Good food doesn’t have to be complicated—that’s blogger and former food director of Chatelaine magazine’s Claire Tansey’s perspective. In her new book, Uncomplicated, she breaks down the basics of making healthy food simply, using smart cooking techniques and innovative flavor combinations.
This dessert takes a base of Medjool dates, which are fatter and more caramel-like than their Deglet counterparts, and gently warms them to bring out their sticky-sweetness. “Flavoring them with orange and salt balances their sweetness,” Tansey says, and it doesn’t hurt that the orange zest is rich in flavonoids and actually higher in vitamin C than orange flesh, and the extra-virgin olive oil adds additional anti-inflammatory, skin-glow-inducing benefits.
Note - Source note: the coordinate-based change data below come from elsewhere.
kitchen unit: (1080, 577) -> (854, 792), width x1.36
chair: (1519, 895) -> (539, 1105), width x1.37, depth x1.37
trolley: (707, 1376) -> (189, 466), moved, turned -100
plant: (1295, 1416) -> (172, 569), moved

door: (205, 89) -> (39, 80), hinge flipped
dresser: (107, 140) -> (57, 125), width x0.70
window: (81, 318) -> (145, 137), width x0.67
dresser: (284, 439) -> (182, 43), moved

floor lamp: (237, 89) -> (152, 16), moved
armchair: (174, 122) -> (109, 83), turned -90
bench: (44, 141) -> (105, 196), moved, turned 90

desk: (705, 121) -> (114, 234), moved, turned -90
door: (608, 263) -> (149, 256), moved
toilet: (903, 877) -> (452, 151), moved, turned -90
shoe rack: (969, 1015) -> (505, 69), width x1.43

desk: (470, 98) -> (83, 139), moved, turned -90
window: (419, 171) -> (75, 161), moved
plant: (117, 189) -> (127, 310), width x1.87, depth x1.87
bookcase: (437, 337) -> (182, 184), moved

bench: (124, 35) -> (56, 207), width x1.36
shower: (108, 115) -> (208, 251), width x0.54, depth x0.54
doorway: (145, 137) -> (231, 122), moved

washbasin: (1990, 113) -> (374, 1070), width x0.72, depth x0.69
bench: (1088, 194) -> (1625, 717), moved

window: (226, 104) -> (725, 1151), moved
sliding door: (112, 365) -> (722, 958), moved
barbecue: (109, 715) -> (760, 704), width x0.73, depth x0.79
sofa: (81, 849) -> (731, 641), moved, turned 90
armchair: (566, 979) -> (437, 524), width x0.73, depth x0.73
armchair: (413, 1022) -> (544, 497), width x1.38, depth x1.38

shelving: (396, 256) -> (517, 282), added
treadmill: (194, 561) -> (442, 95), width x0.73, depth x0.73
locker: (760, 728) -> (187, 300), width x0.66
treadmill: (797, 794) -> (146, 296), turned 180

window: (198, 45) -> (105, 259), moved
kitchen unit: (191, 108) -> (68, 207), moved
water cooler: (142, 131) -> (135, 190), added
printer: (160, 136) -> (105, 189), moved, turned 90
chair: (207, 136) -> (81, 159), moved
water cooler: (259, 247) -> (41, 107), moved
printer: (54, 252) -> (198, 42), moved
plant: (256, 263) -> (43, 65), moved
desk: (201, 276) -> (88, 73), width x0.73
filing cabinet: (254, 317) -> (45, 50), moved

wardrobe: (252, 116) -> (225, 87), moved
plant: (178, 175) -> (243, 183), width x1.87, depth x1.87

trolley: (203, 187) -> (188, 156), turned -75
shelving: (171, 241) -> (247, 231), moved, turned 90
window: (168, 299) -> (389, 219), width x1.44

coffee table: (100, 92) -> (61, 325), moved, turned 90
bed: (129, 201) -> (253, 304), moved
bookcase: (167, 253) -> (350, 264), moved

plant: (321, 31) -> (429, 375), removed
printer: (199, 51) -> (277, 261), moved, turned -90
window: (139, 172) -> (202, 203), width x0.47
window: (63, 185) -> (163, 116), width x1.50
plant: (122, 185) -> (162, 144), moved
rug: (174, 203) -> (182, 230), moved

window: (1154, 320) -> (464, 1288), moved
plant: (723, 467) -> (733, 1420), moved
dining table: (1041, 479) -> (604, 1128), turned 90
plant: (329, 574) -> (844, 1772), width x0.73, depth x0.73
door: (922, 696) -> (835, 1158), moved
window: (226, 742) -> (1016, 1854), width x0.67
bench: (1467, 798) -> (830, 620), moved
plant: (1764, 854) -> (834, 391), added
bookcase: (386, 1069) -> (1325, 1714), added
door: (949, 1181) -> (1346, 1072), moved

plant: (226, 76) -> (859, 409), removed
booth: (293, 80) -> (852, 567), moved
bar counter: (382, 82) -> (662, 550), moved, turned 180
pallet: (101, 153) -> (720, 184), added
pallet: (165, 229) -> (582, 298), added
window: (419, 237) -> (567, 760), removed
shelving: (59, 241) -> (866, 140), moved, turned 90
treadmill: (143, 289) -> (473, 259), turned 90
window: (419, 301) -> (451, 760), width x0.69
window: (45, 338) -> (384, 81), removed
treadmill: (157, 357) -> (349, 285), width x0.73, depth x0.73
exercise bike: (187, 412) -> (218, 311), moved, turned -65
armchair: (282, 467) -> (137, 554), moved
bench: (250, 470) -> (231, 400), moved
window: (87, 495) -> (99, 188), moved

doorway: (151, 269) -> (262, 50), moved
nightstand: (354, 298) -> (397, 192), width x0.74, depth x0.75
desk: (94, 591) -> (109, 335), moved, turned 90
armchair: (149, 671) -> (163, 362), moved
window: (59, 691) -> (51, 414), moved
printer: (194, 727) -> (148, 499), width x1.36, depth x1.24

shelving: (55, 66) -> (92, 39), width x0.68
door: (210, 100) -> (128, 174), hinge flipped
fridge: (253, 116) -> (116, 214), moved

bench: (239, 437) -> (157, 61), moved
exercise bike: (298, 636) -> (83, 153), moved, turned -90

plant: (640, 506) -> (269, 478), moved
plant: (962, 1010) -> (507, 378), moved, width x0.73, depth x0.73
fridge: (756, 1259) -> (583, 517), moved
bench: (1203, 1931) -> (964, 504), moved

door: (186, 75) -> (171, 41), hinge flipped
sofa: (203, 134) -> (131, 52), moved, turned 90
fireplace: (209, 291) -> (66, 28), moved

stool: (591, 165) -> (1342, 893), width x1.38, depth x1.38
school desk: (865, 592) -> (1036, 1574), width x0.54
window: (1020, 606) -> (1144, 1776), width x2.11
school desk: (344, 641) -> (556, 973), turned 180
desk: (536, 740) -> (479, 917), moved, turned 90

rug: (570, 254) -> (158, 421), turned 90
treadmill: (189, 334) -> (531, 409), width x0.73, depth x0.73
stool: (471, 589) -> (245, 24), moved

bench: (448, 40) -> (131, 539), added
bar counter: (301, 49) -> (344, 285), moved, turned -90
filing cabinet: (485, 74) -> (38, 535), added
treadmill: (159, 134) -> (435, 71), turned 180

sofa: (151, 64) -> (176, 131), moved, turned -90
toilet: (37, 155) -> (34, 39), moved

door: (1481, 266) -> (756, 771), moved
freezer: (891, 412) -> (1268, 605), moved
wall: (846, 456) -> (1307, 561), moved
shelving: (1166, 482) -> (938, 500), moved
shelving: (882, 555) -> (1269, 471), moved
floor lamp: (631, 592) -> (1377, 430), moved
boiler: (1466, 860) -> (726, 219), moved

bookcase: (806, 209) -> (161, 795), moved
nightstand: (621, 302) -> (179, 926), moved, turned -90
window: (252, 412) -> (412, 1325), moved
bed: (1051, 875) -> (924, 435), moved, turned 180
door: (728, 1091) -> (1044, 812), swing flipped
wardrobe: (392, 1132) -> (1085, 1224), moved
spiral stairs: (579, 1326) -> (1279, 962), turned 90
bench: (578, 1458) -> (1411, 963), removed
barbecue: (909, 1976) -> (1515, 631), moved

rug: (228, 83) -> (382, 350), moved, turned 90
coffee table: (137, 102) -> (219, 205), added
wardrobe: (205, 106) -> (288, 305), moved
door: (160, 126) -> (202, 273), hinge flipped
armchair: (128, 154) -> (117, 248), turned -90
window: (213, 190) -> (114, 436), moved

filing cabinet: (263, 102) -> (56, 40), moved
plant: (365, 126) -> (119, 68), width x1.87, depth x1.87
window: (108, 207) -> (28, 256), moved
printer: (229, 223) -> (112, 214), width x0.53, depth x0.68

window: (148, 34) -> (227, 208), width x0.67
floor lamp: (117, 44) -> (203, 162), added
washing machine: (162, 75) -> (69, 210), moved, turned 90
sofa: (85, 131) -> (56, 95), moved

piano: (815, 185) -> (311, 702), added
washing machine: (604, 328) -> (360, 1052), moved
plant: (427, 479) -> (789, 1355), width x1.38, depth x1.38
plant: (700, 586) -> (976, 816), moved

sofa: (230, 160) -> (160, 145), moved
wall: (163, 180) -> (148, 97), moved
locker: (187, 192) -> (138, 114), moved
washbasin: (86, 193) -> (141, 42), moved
Warm Dates With Orange Zest and Olive Oil
- 6 Medjool dates
- 2 tablespoons extra-virgin olive oil
- Zest of 1 orange
- Flaky sea salt, such as Maldon
- Remove pits from the dates while keeping the dates as whole as possible.
- Heat the olive oil in a medium frying pan over low heat. Add the dates and cook, gently stirring from time to time, until just barely warmed through, 3 to 5 minutes. (They burn easily, so pay close attention.)
- Transfer to a serving platter. Sprinkle with orange zest and salt.